Another explanation for the lack of funds flowing to women-owned firms is that women, while starting more businesses than men, are less likely to start the kinds of companies that early-stage investors are looking to fund.
The industries with the highest percentage of firms headed up by women tend to consist of services: retail (19 percent); professional, management and educational services (16.3 percent); and health care and social assistance (7 percent). Most of the time, investors don't stand to make big returns on service or retail businesses like these. Furthermore, many of the businesses women start are very small-scale. "Seventy percent of women-owned businesses earn $50,000 or less right now," says Nell Merlino, founder, president and CEO of Count Me In for Women's Economic Independence, a nonprofit organization that, in 2005, launched an initiative called Make Mine a Million $ Business to boost women-owned businesses over the million-dollar sales mark. That $50,000 is barely an income for one person, let alone a thriving business that would lure investors.
Most important, many women-owned companies just don't have much growth potential; they're the kind of business Kay Koplovitz calls "cookie companies."
"There's nothing wrong with cookie companies," she's quick to point out. "But that's not the kind of company venture wants to fund." What venture does want to fund is high-risk companies that require a serious infusion of cash before they can scale up. Products like computer chips, clean fuels and technologies, medical tools or techniques. Companies like YouTube and Google. Brands like Corazonas -- that take big risks and big money to launch -- risks and investments that established corporations can't afford.
"The head of operations for a big food company came in and asked me, 'How can we do what you do?' " Capello recalls. "You can't," she told him.
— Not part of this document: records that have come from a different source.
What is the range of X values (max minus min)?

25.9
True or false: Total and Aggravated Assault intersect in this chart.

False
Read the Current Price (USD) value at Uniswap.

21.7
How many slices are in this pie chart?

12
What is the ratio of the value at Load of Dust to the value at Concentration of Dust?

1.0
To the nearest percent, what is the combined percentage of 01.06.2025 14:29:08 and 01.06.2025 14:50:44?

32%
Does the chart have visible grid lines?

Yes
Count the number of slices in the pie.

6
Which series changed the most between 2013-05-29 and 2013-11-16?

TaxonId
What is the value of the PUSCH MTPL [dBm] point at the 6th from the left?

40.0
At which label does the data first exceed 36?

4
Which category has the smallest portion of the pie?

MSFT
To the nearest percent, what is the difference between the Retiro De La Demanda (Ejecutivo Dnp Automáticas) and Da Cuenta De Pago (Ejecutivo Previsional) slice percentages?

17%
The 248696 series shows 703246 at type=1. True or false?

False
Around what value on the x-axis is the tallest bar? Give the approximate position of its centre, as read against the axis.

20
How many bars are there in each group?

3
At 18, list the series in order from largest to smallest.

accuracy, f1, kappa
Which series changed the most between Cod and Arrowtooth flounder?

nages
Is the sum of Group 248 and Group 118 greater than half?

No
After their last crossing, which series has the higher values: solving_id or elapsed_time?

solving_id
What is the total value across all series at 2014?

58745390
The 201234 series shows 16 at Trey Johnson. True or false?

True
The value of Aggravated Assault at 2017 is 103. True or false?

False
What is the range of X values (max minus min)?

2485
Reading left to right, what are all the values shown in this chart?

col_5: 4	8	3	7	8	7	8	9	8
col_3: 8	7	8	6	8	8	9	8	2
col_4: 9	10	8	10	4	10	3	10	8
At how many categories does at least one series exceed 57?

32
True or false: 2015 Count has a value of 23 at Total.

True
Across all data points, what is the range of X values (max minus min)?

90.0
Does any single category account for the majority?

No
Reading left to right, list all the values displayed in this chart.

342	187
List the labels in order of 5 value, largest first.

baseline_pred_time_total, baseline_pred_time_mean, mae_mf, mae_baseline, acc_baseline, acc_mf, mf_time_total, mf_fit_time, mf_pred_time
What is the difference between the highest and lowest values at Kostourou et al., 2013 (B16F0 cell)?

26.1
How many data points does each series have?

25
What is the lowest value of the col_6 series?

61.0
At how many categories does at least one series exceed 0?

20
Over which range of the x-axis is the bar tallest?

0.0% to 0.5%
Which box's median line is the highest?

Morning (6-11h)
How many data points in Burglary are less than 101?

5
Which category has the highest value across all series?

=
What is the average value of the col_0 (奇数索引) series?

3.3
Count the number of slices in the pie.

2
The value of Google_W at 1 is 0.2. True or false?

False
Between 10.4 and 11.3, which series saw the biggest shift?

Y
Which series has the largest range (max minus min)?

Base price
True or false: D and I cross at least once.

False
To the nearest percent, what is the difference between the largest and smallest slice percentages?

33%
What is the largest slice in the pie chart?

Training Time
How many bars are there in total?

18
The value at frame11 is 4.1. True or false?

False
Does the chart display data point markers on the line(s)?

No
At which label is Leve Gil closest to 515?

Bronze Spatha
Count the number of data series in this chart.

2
Not unless the company was willing to put 10 percent to 15 percent of its budget toward research and development, toward experimentation and testing. And today's competitive business climate won't permit that. "If a big, publicly traded company spent 10 percent to 15 percent of its dollars experimenting, the stock price would crash," she notes.
Innovation is a high-risk game: Many venture investments go bust. But for every 10 that fail, one succeeds big-time. It goes public, and the investors suddenly own stock worth a fortune. Or the startup sells to a big company, and early investors do well from the sale.
Of course, not every entrepreneur wants venture capital. Missy Park of Title Nine has avoided outside investors, preferring to grow the company based on its own revenue, so she can keep control. "We may have missed opportunities by not raising capital and scaling more quickly," she admits. "But what I got in return is a business where I have all the control, where I can make sure I'm fostering the vision and that we're focused on the long-term success of the brand, not just on quarterly earnings."
But while the venture route isn't right or necessary for every business, those venture capitalists who continue to invest little or no money in women-led startups may soon find themselves missing out on key opportunities.
Although the majority of women-owned companies have relatively small revenues, says Merlino, there are about 1.8 million women business owners who are already at the threshold of bigger business. Her Make Mine a Million initiative is actively seeking to push many of these ventures over a million in revenues.
"Just imagine if we could set loose those companies that already have great products and services and make those available on a wider basis. What if 50 percent of women's businesses were at $250,000 to $5 million revenue each? Every time you crunch those numbers, it puts people back to work, and in work settings that may be much more friendly to people's lives -- men and women."